* **Data extracts**:
•••••

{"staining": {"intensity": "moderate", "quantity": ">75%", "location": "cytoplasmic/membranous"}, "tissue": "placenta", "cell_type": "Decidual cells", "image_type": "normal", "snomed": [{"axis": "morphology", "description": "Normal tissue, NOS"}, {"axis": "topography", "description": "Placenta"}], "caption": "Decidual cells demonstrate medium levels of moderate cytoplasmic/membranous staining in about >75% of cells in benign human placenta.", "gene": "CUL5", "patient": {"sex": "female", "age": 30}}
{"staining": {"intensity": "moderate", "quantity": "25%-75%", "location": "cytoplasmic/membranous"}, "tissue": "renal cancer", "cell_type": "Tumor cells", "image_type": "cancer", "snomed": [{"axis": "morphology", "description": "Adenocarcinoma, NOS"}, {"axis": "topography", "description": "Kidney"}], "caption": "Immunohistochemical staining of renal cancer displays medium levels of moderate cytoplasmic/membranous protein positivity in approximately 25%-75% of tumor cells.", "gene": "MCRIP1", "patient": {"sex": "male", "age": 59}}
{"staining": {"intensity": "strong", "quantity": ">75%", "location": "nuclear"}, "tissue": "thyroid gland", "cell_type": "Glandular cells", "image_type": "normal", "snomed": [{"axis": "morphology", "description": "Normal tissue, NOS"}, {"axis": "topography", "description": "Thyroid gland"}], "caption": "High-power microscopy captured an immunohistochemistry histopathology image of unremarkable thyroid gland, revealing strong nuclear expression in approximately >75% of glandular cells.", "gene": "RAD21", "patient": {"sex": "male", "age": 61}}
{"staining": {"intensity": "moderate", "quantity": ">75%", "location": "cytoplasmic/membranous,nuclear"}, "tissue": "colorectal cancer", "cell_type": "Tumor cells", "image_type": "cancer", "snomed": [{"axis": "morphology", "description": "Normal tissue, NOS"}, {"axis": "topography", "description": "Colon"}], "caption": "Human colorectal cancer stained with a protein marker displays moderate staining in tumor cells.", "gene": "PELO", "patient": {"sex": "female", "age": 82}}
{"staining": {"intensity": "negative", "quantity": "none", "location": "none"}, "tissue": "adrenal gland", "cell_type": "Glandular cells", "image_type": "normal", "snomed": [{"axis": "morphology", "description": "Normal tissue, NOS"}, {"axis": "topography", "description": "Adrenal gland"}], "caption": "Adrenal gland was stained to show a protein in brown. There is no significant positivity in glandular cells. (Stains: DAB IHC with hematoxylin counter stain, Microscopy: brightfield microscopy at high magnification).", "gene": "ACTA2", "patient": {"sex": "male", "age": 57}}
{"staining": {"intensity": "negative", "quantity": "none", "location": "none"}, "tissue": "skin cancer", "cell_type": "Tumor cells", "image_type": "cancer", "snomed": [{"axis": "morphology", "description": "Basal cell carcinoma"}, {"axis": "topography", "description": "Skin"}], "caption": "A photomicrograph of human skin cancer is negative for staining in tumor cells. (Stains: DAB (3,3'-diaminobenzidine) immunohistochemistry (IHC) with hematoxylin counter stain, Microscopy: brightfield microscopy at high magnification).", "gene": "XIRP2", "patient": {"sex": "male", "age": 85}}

•••••

* **Work to complete**:
In the records above, the line with "staining of renal" marks the start and the line with "microscopy captured an" marks the end; copy that stretch exactly, both lines included, and nothing else.

* **Task answer**:
{"staining": {"intensity": "moderate", "quantity": "25%-75%", "location": "cytoplasmic/membranous"}, "tissue": "renal cancer", "cell_type": "Tumor cells", "image_type": "cancer", "snomed": [{"axis": "morphology", "description": "Adenocarcinoma, NOS"}, {"axis": "topography", "description": "Kidney"}], "caption": "Immunohistochemical staining of renal cancer displays medium levels of moderate cytoplasmic/membranous protein positivity in approximately 25%-75% of tumor cells.", "gene": "MCRIP1", "patient": {"sex": "male", "age": 59}}
{"staining": {"intensity": "strong", "quantity": ">75%", "location": "nuclear"}, "tissue": "thyroid gland", "cell_type": "Glandular cells", "image_type": "normal", "snomed": [{"axis": "morphology", "description": "Normal tissue, NOS"}, {"axis": "topography", "description": "Thyroid gland"}], "caption": "High-power microscopy captured an immunohistochemistry histopathology image of unremarkable thyroid gland, revealing strong nuclear expression in approximately >75% of glandular cells.", "gene": "RAD21", "patient": {"sex": "male", "age": 61}}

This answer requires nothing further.